Work instructions ->
Nothing in the entries may be altered; copy them all exactly.

Recorded information ->
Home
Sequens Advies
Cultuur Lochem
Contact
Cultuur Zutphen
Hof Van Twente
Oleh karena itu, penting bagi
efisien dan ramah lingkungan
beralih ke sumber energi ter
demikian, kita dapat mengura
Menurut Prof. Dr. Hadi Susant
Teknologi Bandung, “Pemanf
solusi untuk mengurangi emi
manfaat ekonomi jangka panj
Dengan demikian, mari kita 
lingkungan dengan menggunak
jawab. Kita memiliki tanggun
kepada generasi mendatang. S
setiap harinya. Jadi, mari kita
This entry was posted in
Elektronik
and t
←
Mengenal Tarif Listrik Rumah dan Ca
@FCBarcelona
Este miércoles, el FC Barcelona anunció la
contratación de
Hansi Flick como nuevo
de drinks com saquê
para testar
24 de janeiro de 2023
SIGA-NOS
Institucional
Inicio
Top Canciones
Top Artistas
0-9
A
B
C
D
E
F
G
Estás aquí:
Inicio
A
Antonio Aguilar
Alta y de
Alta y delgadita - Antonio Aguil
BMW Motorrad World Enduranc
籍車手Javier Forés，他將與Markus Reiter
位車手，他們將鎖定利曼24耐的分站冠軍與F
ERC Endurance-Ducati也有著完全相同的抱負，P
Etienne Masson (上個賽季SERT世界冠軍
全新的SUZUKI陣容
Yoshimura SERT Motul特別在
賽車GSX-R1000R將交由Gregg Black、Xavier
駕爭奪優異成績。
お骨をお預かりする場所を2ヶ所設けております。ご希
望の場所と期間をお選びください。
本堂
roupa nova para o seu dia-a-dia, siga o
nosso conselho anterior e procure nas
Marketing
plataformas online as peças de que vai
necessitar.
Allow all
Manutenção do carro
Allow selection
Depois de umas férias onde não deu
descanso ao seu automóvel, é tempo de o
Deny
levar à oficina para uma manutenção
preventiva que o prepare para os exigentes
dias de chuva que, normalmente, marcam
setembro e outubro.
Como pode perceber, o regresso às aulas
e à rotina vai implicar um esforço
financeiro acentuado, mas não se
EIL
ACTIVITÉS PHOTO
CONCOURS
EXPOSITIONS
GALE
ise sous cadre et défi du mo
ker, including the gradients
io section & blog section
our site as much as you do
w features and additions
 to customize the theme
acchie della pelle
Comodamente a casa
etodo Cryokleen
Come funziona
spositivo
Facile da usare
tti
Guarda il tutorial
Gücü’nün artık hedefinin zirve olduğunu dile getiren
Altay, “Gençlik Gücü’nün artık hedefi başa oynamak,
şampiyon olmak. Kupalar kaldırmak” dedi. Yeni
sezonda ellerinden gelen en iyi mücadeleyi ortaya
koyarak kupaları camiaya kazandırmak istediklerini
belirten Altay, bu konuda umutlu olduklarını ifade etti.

Finished exercise ->
Home
Sequens Advies
Cultuur Lochem
Contact
Cultuur Zutphen
Hof Van Twente
Oleh karena itu, penting bagi
efisien dan ramah lingkungan
beralih ke sumber energi ter
demikian, kita dapat mengura
Menurut Prof. Dr. Hadi Susant
Teknologi Bandung, “Pemanf
solusi untuk mengurangi emi
manfaat ekonomi jangka panj
Dengan demikian, mari kita 
lingkungan dengan menggunak
jawab. Kita memiliki tanggun
kepada generasi mendatang. S
setiap harinya. Jadi, mari kita
This entry was posted in
Elektronik
and t
←
Mengenal Tarif Listrik Rumah dan Ca
@FCBarcelona
Este miércoles, el FC Barcelona anunció la
contratación de
Hansi Flick como nuevo
de drinks com saquê
para testar
24 de janeiro de 2023
SIGA-NOS
Institucional
Inicio
Top Canciones
Top Artistas
0-9
A
B
C
D
E
F
G
Estás aquí:
Inicio
A
Antonio Aguilar
Alta y de
Alta y delgadita - Antonio Aguil
BMW Motorrad World Enduranc
籍車手Javier Forés，他將與Markus Reiter
位車手，他們將鎖定利曼24耐的分站冠軍與F
ERC Endurance-Ducati也有著完全相同的抱負，P
Etienne Masson (上個賽季SERT世界冠軍
全新的SUZUKI陣容
Yoshimura SERT Motul特別在
賽車GSX-R1000R將交由Gregg Black、Xavier
駕爭奪優異成績。
お骨をお預かりする場所を2ヶ所設けております。ご希
望の場所と期間をお選びください。
本堂
roupa nova para o seu dia-a-dia, siga o
nosso conselho anterior e procure nas
Marketing
plataformas online as peças de que vai
necessitar.
Allow all
Manutenção do carro
Allow selection
Depois de umas férias onde não deu
descanso ao seu automóvel, é tempo de o
Deny
levar à oficina para uma manutenção
preventiva que o prepare para os exigentes
dias de chuva que, normalmente, marcam
setembro e outubro.
Como pode perceber, o regresso às aulas
e à rotina vai implicar um esforço
financeiro acentuado, mas não se
EIL
ACTIVITÉS PHOTO
CONCOURS
EXPOSITIONS
GALE
ise sous cadre et défi du mo
ker, including the gradients
io section & blog section
our site as much as you do
w features and additions
 to customize the theme
acchie della pelle
Comodamente a casa
etodo Cryokleen
Come funziona
spositivo
Facile da usare
tti
Guarda il tutorial
Gücü’nün artık hedefinin zirve olduğunu dile getiren
Altay, “Gençlik Gücü’nün artık hedefi başa oynamak,
şampiyon olmak. Kupalar kaldırmak” dedi. Yeni
sezonda ellerinden gelen en iyi mücadeleyi ortaya
koyarak kupaları camiaya kazandırmak istediklerini
belirten Altay, bu konuda umutlu olduklarını ifade etti.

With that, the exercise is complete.